Los integrantes de esta suerte de amistoso clan fueron los responsables de infinidad de aventuras geográficas y arqueológicas y de destacados logros de esa misma índole en los años previos a la Segunda Guerra Mundial. El primer gran eje del libro recoge esas apasionantes peripecias y permite al lector conocer los intentos de apertura de nuevas rutas; el trazado de mapas de territorios ignotos; el rastreo de las huellas del ejército del rey Cambises y otras hazañas legendarias recogidas por Heródoto; el descubrimiento de pinturas rupestres en gargantas excavadas en su tiempo por las lluvias, con grutas que albergan dibujos e imágenes de nadadores, pues el hombre de la Edad de Piedra había utilizado las cisternas naturales de agua de lluvia para nadar en esa hoy desértica zona; el hallazgo de vasijas y cerámicas de siglos pretéritos, de restos geológicos y vestigios del Paleolítico (cristales de sílice de veintiocho millones y medio de años, procedentes quizá de la cola de un cometa que no llegó a impactar contra la tierra), de fósiles de animales (pues muchos de los wadis son los lechos secos de ríos que ocho mil años atrás fluían impetuosos dando albergue en sus proximidades a una fauna hoy inimaginable de jirafas, elefantes y cocodrilos). En coches, camiones, avionetas, aeroplanos y hasta a pie o, como se ha señalado, en bicicleta, los inquietos viajeros se adentraron valientemente en ese otro mundo, un mundo sin árboles, ni plantas, ni agua, ni hombres, y casi sin rasgo alguno, guiados por el noble afán de descubrir los miles de “tesoros” que se escondían bajo su arenosa superficie. 

Pero el supuesto romanticismo de sus intenciones encubría, en realidad, otras motivaciones y otros fines, más oscuros, que, además, ocultaban a sus socios, disimulando entre ellos el verdadero objetivo de sus viajes. Cuando los movimientos de tropas en la región, de un extraordinario valor geoestratégico y, por tanto militar, comenzaron a ser ostensibles en la última mitad de la década de los treinta, en los años inmediatamente anteriores al comienzo de la Segunda Guerra Mundial, las primitivas finalidades, viajeras, culturales y “deportivas”, que los movían -unidos en un afán común, compañeros todos, al fin, al margen de sus nacionalidades diversas- cedieron paso a propósitos más prosaicos y menos desinteresados.

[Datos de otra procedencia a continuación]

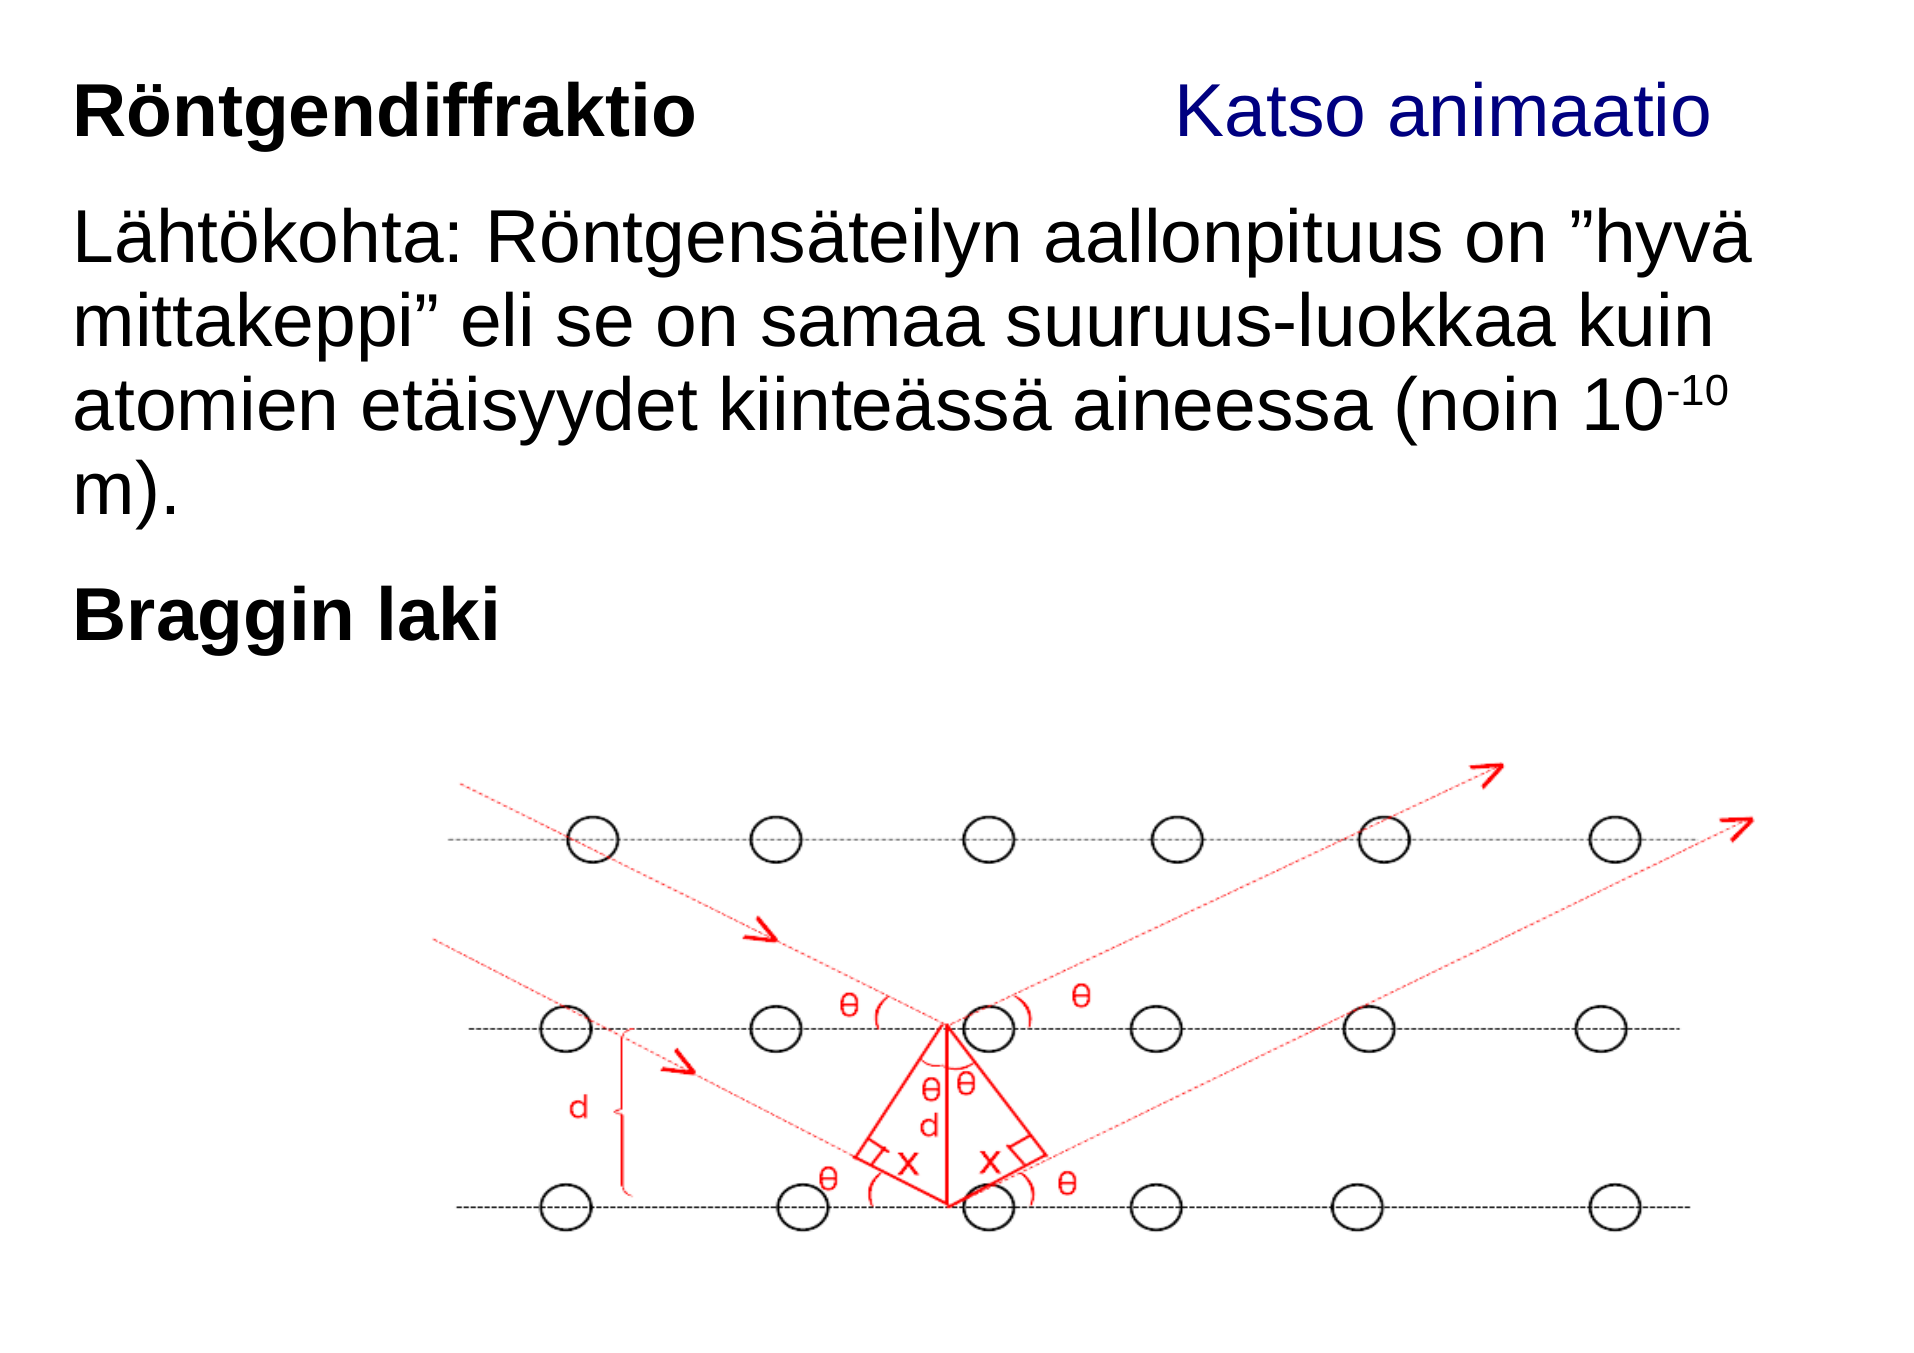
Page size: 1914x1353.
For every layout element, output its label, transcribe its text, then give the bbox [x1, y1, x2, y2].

picture [374, 698, 1846, 1314]
text_box Röntgendiffraktio Katso animaatio Lähtökohta: Röntgensäteilyn aallonpituus on ”hyvä mittakeppi” eli se on samaa suuruus-luokkaa kuin atomien etäisyydet kiinteässä aineessa (noin 10-10 m). Braggin laki [57, 61, 1818, 812]
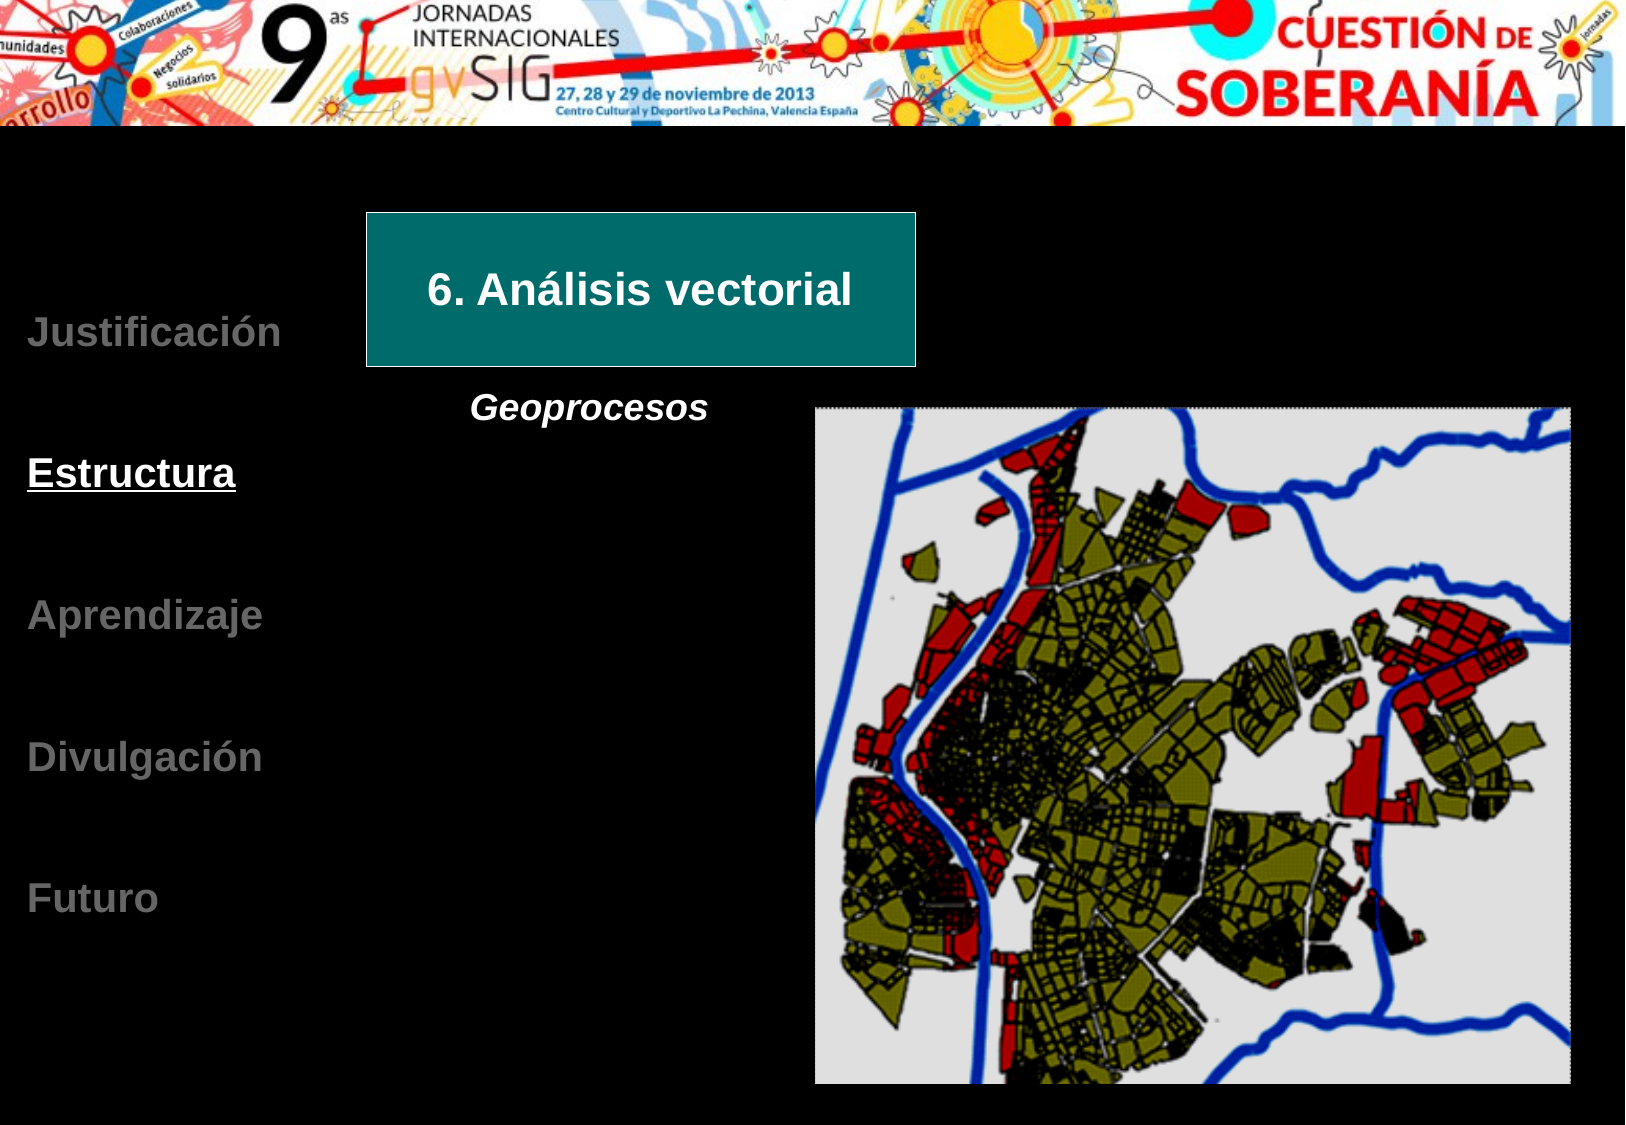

Con el oasis de Zerzura situado en el triple punto de unión de Egipto, Sudán (ambos bajo el protectorado británico; aliado, pues) y Libia (dominada por Italia y las fuerzas del Eje), enclave nuclear de conflicto, en consecuencia; con las tropas italianas “inundando” la región para convertir en realidad el sueño de Mussolini de crear un imperio en África; con el Afrika Korps del Mariscal Irwin Rommel, el Zorro del Desierto, intentando dominar el frente mediterráneo de la guerra, como nueva vía de ataque sobre el sur europeo y oriente medio; con los británicos pretendiendo asegurar su control sobre el canal de Suez, decisivo para el devenir de la contienda, defendiendo las posibles rutas de invasión enemiga a través de lo más profundo del desierto en Egipto y Libia, el conocimiento que nuestros protagonistas tenían de la zona, su facilidad para desenvolverse con soltura en aquellos desoladores paisajes, sus relaciones y sus contactos, su familiaridad con el idioma, las gentes, los lugares, los convirtieron, cada en su bando, en elementos indispensables y decisivos en la batalla que se desarrolló en ese inmenso y muy difícil territorio. El oasis perdido se adentra así, en la mayor parte de sus páginas, y siguiendo a los miembros del Club, fundamentalmente al voluble y ambiguo Almásy, en ese escenario bélico, en el que se describe el clima de sospechas mutuas, desconfianza y paranoia de quienes hasta hacía poco habían sido amigos -y muchos, aunque adversarios, continuaban siéndolo- y ahora combatían bajo banderas enfrentadas, y también, en una sucesión electrizante de episodios, las operaciones de las diferentes fuerzas militares por hacerse con el gobierno de esa importante -para el resultado final de la conflagración- parte de África.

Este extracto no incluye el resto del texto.